No caso do enfrentamento da crise sanitária, que engloba gastos diretos com saúde mais aqueles burocráticos e administrativos, o governo tem à sua disposição 44 bilhões de reais. Estes recursos não seguem a mesma dinâmica de pagamento de programas de auxílio mensal, por exemplo.
A falta de coordenação do governo e as sinalizações do presidente Jair Bolsonaro contra as orientações sanitárias recomendadas pela Organização Mundial da Saúde (OMS) no combate à pandemia acabaram resvalando na performance da equipe econômica, segundo Felipe Salto, diretor executivo do IFI:
"O Executivo tem papel muito grande na execução de politicas públicas no nosso modelo de federação, principalmente em momentos de crise, que exigem celeridade. Não é simplesmente passar recursos e achar que eles vão ser executados", diz.
Enquanto os recursos estão parados, estados e municípios na linha de frente do combate à doença enfrentam avanço de casos e mortes com estrutura insuficiente. É o caso de estados do Nordeste e no interior de São Paulo, onde algumas das maiores cidades, como Campinas e Ribeirão Preto, estão com lotação de leitos de UTI chegando a 100% em alguns casos.
Algo similar ocorre com o programa de financiamento das folhas de pagamentos de empresas, que teve um volume de desembolso pior do que o esperado.
O presidente do Banco Central, Roberto Campos Neto, admitiu no início do mês em audiência pública no Congresso que o programa precisava de ajustes para ganhar eficiência. Segundo ele, 2 bilhões de reais haviam sido distribuídos, de um potencial de 40 bilhões de reais em empréstimos, até o fim de maio, um mês após o anúncio do programa.
O valor abrange 1,3 milhão de empregados beneficiados em mais de 79.000 empresas, muito abaixo dos 12,2 milhões de empregados e 1,4 milhão de empresas previstos no anúncio. De acordo com Salto, as maiores vítimas acabaram sendo as empresas menores:
"[O governo] demorou para perceber que precisaria do fundo garantidor para que os bancos privados concedessem os recursos com garantia do Tesouro. Demorou para acontecer e eu não vi esse atraso em outros países, onde recursos foram liberados mais rápido", diz.

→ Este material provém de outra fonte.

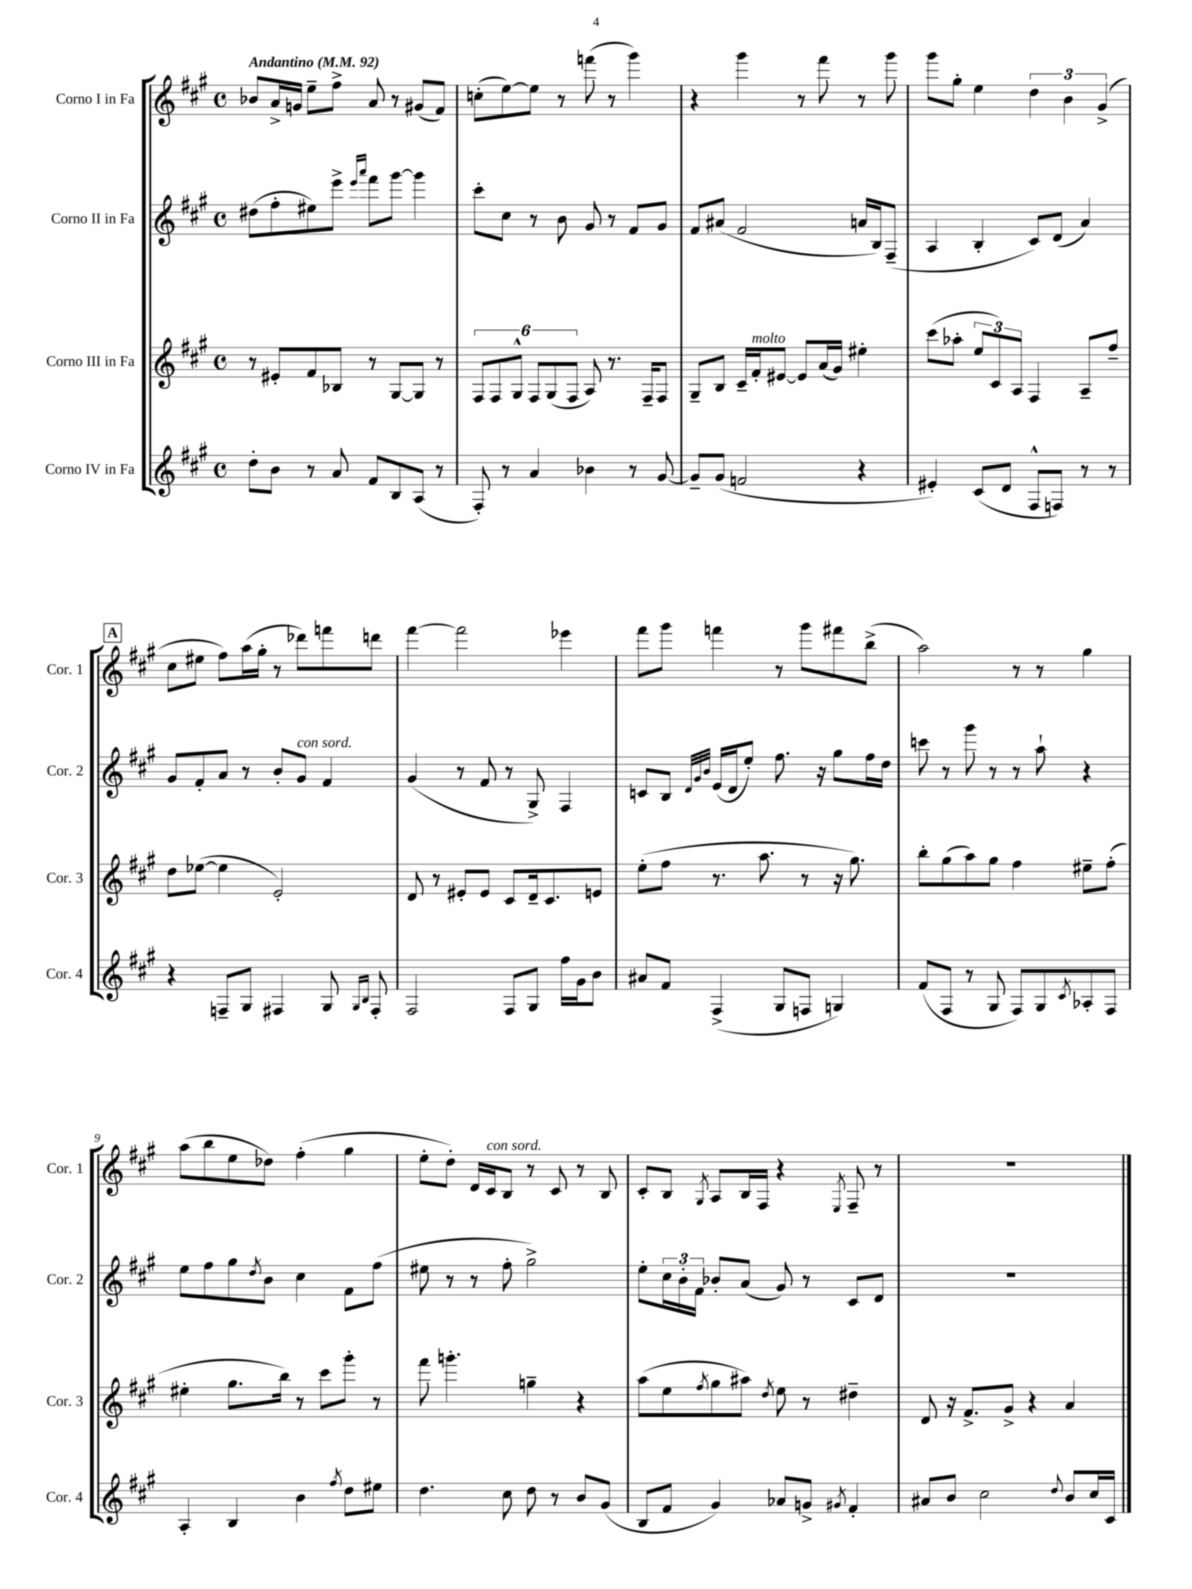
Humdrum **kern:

**kern	**kern	**kern	**kern
*part4	*part3	*part2	*part1
*staff4	*staff3	*staff2	*staff1
*I"Corno IV in Fa	*I"Corno III in Fa	*I"Corno II in Fa	*I"Corno I in Fa
*I'Cor. 4	*I'Cor. 3	*I'Cor. 2	*I'Cor. 1
*clefG2	*clefG2	*clefG2	*clefG2
*k[f#c#g#]	*k[f#c#g#]	*k[f#c#g#]	*k[f#c#g#]
*M4/4	*M4/4	*M4/4	*M4/4
*met(c)	*met(c)	*met(c)	*met(c)
*MM92	*MM92	*MM92	*MM92
=1	=1	=1	=1
!	!	!	!LO:TX:a:B:t=Andantino
8dd'\L	8r	(8dd#X\L	8b-X/L
8b\J	8e#X'/L	8ff#'\	16a^/L
.	.	.	16gn/JJ
8r	8f#/	8ee#X\)	8ee~\L
8a/	8B-X/J	8eee^\J	8ff#^\J
.	.	16qqeee/LL	.
.	.	16qqaaa/JJ	.
8f#/L	8r	8fff#\L	8a/
8B/	[8G#/L	[8ggg#\J	8r
(8A/J	8G#/J]	4ggg#\]	(8g#X/L
8r	8r	.	8f#/J)
=2	=2	=2	=2
8F#'/)	12F#/L	8ccc#'\L	(8ccn'\L
.	12F#/	.	.
8r	.	8cc#\J	[8ee\)
.	12G#^^/J	.	.
4a/	12F#/L	8r	8ee\J]
.	(12G#/	.	.
.	.	8b\	8r
.	12F#/J	.	.
4b-X\	8A/)	8g#/	(8fffn\
.	8.r	8r	8r
8r	.	8f#/L	4ggg#\)
.	16F#~/KL	.	.
[8g#/	8F#/J	8g#/J	.
=3	=3	=3	=3
8g#~/L]	8G#~/L	8f#/L	4r
(8g#/J	8B/J	(8a#X/J	.
2fn/	16c#~/LL	2f#/	4ggg#\
!	!LO:TX:a:i:t=molto	!	!
.	16f#'/J	.	.
.	[8e#X/J	.	.
.	8e#/L]	.	8r
.	(16a/L	.	8fff#\
.	16g#/JJ)	.	.
4r	4ee#X'\	16an/LL	8r
.	.	16B/J)	.
.	.	(8F#~/J	8ggg#\
=4	=4	=4	=4
4e#X'/)	(8ccc#\L	4A/	8ggg#\L
.	8aa-X'\J	.	8gg#'\J
(8c#/L	12ee/L	4B'/	4ee\
.	12c#/)	.	.
8d/J	.	.	.
.	12A/J	.	.
8F#^^/L	4F#/	8c#/L)	6dd\
8Fn/J)	.	(8d/J	.
.	.	.	6b\
8r	8A~/L	4a/)	.
.	.	.	(6g#^/
8r	8ff#~/J	.	.
!!LO:LB:g=z
!!LO:REH:place=s1:t=A
=5	=5	=5	=5
4r	8dd\L	8g#/L	8cc#\L
.	([8ee-X\J	8f#'/	8ee#X\J
8Fn~/L	4ee-\]	8a/J	8ff#\L)
8G#/J	.	8r	(16aa\L
.	.	.	16gg#'\JJ
4F#X/	2e'/)	8b'/L	8r
!	!	!LO:TX:a:i:t=con sord.	!
.	.	8g#/J	8ddd-X\L)
8G#/	.	4f#/	8fffn\
16qqG#/LL	.	.	.
16qqB/JJ	.	.	.
8F#'/	.	.	8dddn\J
=6	=6	=6	=6
2F#/	8d/	(4g#/	[4fff#\
.	8r	.	.
.	8e#X'/L	8r	2fff#\]
.	8e#/J	8f#/	.
8F#/L	8c#/L	8r	.
8G#/J	16d~/k	8G#^/)	.
.	8.c#/	.	.
16ff#\LL	.	4F#/	4eee-X\
16g#\J	.	.	.
8b\J	8en/J	.	.
=7	=7	=7	=7
8a#X/L	(8ee'\L	8cn/L	8fff#\L
8f#/J	8ff#\J	8B/J	8ggg#\J
.	.	32qqd/LLL	.
.	.	32qqg#/	.
.	.	32qqb/JJJ	.
(4F#^/	8.r	(16e/LL	4fffn\
.	.	16d/J	.
.	.	8ee'/J)	.
.	8.aa\	.	.
8G#/L	.	8.ff#\	8r
8Fn/J	8r	.	8ggg#\L
.	.	16r	.
4Gn/)	16r	8gg#\L	8fff#X\
.	8.gg#\)	.	.
.	.	16ff#\L	(8bb^\J
.	.	16dd\JJ	.
=8	=8	=8	=8
(8f#/L	8bb'\L	8cccn\	2aa\)
8F#/J	(8gg#\	8r	.
8r	8aa\)	8ggg#\	.
8G#/	8gg#\J	8r	.
8F#/L)	4ff#\	8r	8r
8G#/	.	8aa`\	8r
8qc#/	.	.	.
8A-X'/	8ee#X~\L	4r	4gg#\
8F#/J	(8ff#'\J	.	.
!!LO:LB:g=z
=9	=9	=9	=9
4A'/	4ee#X'\	8ee\L	(8aa\L
.	.	8ff#\	8bb\
4B/	8.gg#\L	8gg#\	8ee\
.	.	8qdd/	.
.	.	8b\J	8dd-X\J)
.	16bb\Jk)	.	.
4b\	8r	4cc#\	(4ff#'\
.	8ccc#\L	.	.
8qff#/	.	.	.
8dd\L	8ggg#'\J	8f#\L	4gg#\
8ee#X\J	8r	(8ff#\J	.
=10	=10	=10	=10
4.dd\	8fff#\	8ee#X\	8ee'\L
.	4.gggn'\	8r	8dd'\J)
.	.	8r	16d/LL
!	!	!	!LO:TX:a:i:t=con sord.
.	.	.	16c#/J
8cc#\	.	8ff#'\	8B/J
8dd\	4ggn~\	2gg#^\)	8r
8r	.	.	8c#/
8b/L	4r	.	8r
(8g#/J	.	.	8B/
=11	=11	=11	=11
8B/L	(8aa\L	8ee'\L	8c#'/L
8f#/J	8ee\	24cc#\L	8B/J
.	.	24b'\	.
.	.	24f#\JJ	.
.	8qff#/	.	8qG#/
4g#/)	8gg#\	8b-X'/L	8A/L
.	8aa#X\J)	(8a/J	16B/L
.	.	.	16F#/JJ
.	8qdd/	.	.
8a-X/L	8ee\	8g#/)	4r
8gn^/J	8r	8r	.
8qg#X/	.	.	8qE/
4f#'/	4dd#X~\	8c#/L	8F#~/
.	.	8d/J	8r
=12	=12	=12	=12
8a#X/L	8d/	1r	1r
8b/J	16r	.	.
.	8.f#^/L	.	.
2cc#\	.	.	.
.	8g#^/J	.	.
.	4r	.	.
8qqdd/	.	.	.
8b/L	4a/	.	.
16cc#/L	.	.	.
16c#/JJ	.	.	.
==	==	==	==
*-	*-	*-	*-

É esperado que, num momento inédito e que pede urgência, como o que vivemos agora, o governo tenha de ir ajustando aqui e ali a operacionalização de seu plano de ataque, destaca Marcel Balassiano, pesquisador da área de economia aplicada do Instituto Brasileiro de Economia (Ibre/FGV)
"No Brasil, a crise econômica gerada pela pandemia é agravada por várias crises politicas. Uma delas tem como eixo a própria condução do combate ao vírus, que envolveu as demissões recentes de dois ministros da Saúde", diz Balassiano.
As previsões para o crescimento econômico em 2020 têm sido revisadas para baixo. O Boletim Focus, que mede a expectativa do mercado, aponta para uma queda de 6,5% do PIB neste ano, semelhante à do Ibre, de 6,4%. Outros órgãos são mais pessimistas, como o Banco Mundial, que prevê retração de 8%.
O relatório do IFI também alerta para a necessidade de retomar os planos de equilíbrio fiscal em 2021, já que os riscos vêm aumentando significativamente com a trajetória da dívida bruta.
"As medidas necessárias para mitigar os efeitos da crise sobre os trabalhadores e as empresas, e também para guarnecer o setor de saúde são essenciais. O que se deve evitar é a tomada de ações que não estejam relacionadas à crise e/ou que tenham custos fiscais permanentes, sem que novas fontes de recursos sejam indicadas", diz o texto.
O efeito nas contas do governo central das medidas de enfrentamento ao coronavírus chega a 601,3 bilhões de reais, 8,7% do PIB, em 2020, levando o déficit primário total para 877,8 bilhões de reais, ou 12,7% do PIB. Além disso, o risco de rompimento do teto de gastos já em 2021 também aumentou.